Wir machen keine halben Sachen. Während viele Anbieter Ihren Kunden nur die einfachere und preiswerte Teilvirtualisierung (z.B. Virtuozzo) anbieten, setzen wir auf Vollvirtualisierung. Denn wir glauben, dass es für viele Anwendungen keinen Sinn macht, nur um noch ein paar EURO billiger anbieten zu können, auf Stabilität, Sicherheit und Flexibilität zu verzichten.

Bei einer Teilvirtualisierung läuft auf dem Hauptserver ein bestimmtes Betriebssystem, mit einer bestimmten Kernelversion. Oft werden vom Anbieter der Virtualisierungssoftware auch immer nur ganz bestimmte Kernelversionen zur Nutzung angeboten. Alle virtuellen Maschinen auf diesem Hauptserver müssen dann genau diese Betriebssystemfamilie mit der identischen Kernelversion verwenden. Wird ein Kernelupgrade benötigt (z.B. um Sicherheitslücken zu stopfen), wirkt sich dieses Upgrade zwangsläufig auf alle virtuellen Maschinen aus – unerwünschte Nebeneffekte inbegriffen. Außerdem hat der Nutzer natürlich nicht die Freiheit, seine Kernelversion oder Distribution frei zu wählen sondern muss immer das benutzen, was der Anbieter gerade zur Verfügung stellt. Anders bei der Vollvirtualisierung: Hier ist praktisch jedes verfügbare Betriebssystem (z.B. auch MS Windows) lauffähig und jede virtuelle Maschine läuft vollkommen unabhängig von allen anderen.
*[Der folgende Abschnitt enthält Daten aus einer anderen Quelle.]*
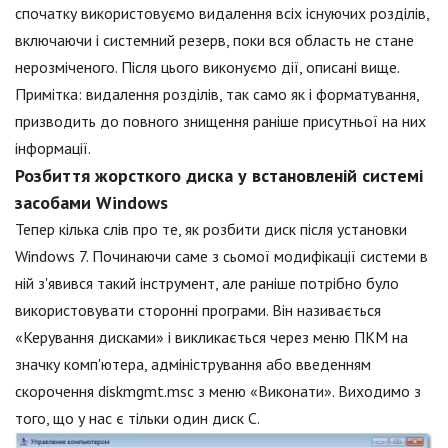
спочатку використовуємо видалення всіх існуючих розділів,
включаючи і системний резерв, поки вся область не стане
нерозміченого. Після цього виконуємо дії, описані вище.
Примітка: видалення розділів, так само як і форматування,
призводить до повного знищення раніше присутньої на них
інформації.
Розбиття жорсткого диска у встановленій системі
засобами Windows
Тепер кілька слів про те, як розбити диск після установки
Windows 7. Починаючи саме з сьомої модифікації системи в
ній з'явився такий інструмент, але раніше потрібно було
використовувати сторонні програми. Він називається
«Керування дисками» і викликається через меню ПКМ на
значку комп'ютера, адміністрування або введенням
скорочення diskmgmt.msc з меню «Виконати». Виходимо з
того, що у нас є тільки один диск С.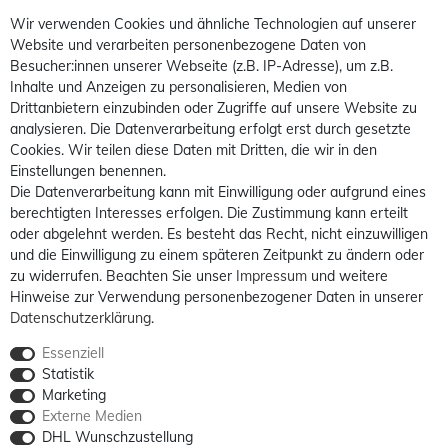
Wir verwenden Cookies und ähnliche Technologien auf unserer
Website und verarbeiten personenbezogene Daten von
Besucher:innen unserer Webseite (z.B. IP-Adresse), um z.B.
Inhalte und Anzeigen zu personalisieren, Medien von
Drittanbietern einzubinden oder Zugriffe auf unsere Website zu
analysieren. Die Datenverarbeitung erfolgt erst durch gesetzte
Cookies. Wir teilen diese Daten mit Dritten, die wir in den
Einstellungen benennen.
Die Datenverarbeitung kann mit Einwilligung oder aufgrund eines
berechtigten Interesses erfolgen. Die Zustimmung kann erteilt
oder abgelehnt werden. Es besteht das Recht, nicht einzuwilligen
und die Einwilligung zu einem späteren Zeitpunkt zu ändern oder
zu widerrufen. Beachten Sie unser
Impressum
und weitere
Hinweise zur Verwendung personenbezogener Daten in unserer
Daten­schutz­erklärung
.
Essenziell
Statistik
Marketing
Externe Medien
DHL Wunschzustellung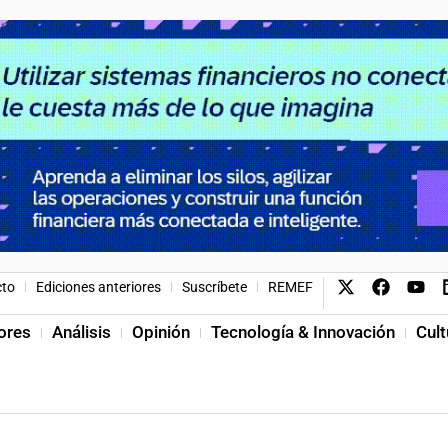
cto
Ediciones anteriores
Suscríbete
REMEF
ores
Análisis
Opinión
Tecnología & Innovación
Cult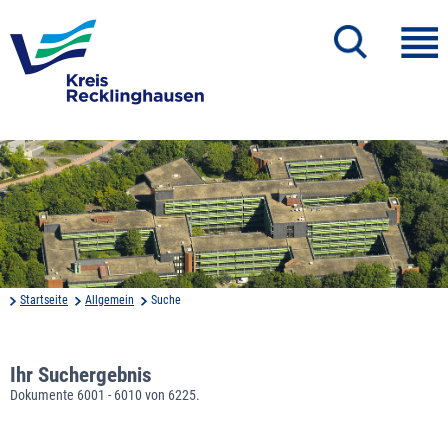
Startseite
Allgemein
Suche
Ihr Suchergebnis
Dokumente 6001 - 6010 von 6225.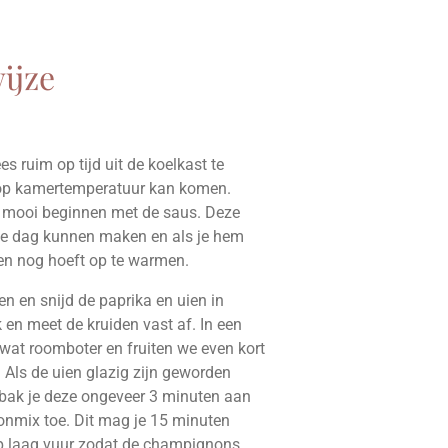
ijze
s ruim op tijd uit de koelkast te
op kamertemperatuur kan komen.
mooi beginnen met de saus. Deze
 de dag kunnen maken en als je hem
een nog hoeft op te warmen.
en en snijd de paprika en uien in
k en meet de kruiden vast af. In een
wat roomboter en fruiten we even kort
 Als de uien glazig zijn geworden
 bak je deze ongeveer 3 minuten aan
nmix toe. Dit mag je 15 minuten
op laag vuur zodat de champignons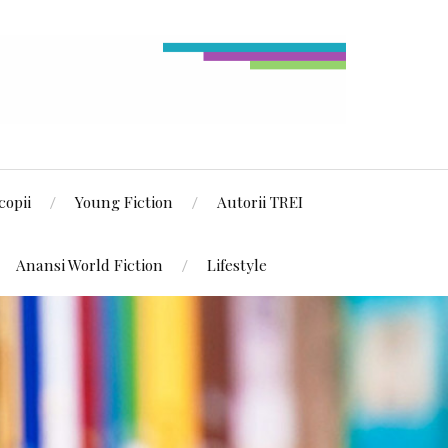
copii
Young Fiction
Autorii TREI
Anansi World Fiction
Lifestyle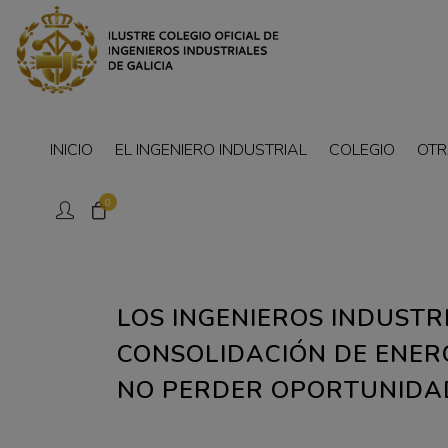
INICIO
EL INGENIERO INDUSTRIAL
COLEGIO
OTR
0
LOS INGENIEROS INDUSTR
CONSOLIDACIÓN DE ENER
NO PERDER OPORTUNIDA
Auch aus Sicherheits- und Stabilitätsgründen haben wir uns gegen Teilvirtualisierung entschieden: Letztlich läuft auf der Hauptmaschine nur ein Kernel für alle virtuellen Maschinen. Wird dieser z.B. durch eine Sicherheitslücke oder einen Softwarefehler zum Absturz gebracht, stehen gleich alle virtuellen Maschinen still. Bei der Vollvirtualisierung läuft jeder Kernel vollkommen unabhängig – egal wie ein Kernel einer VM abstürzt – es betrifft immer nur die eigene VM und nicht die der anderen Kunden.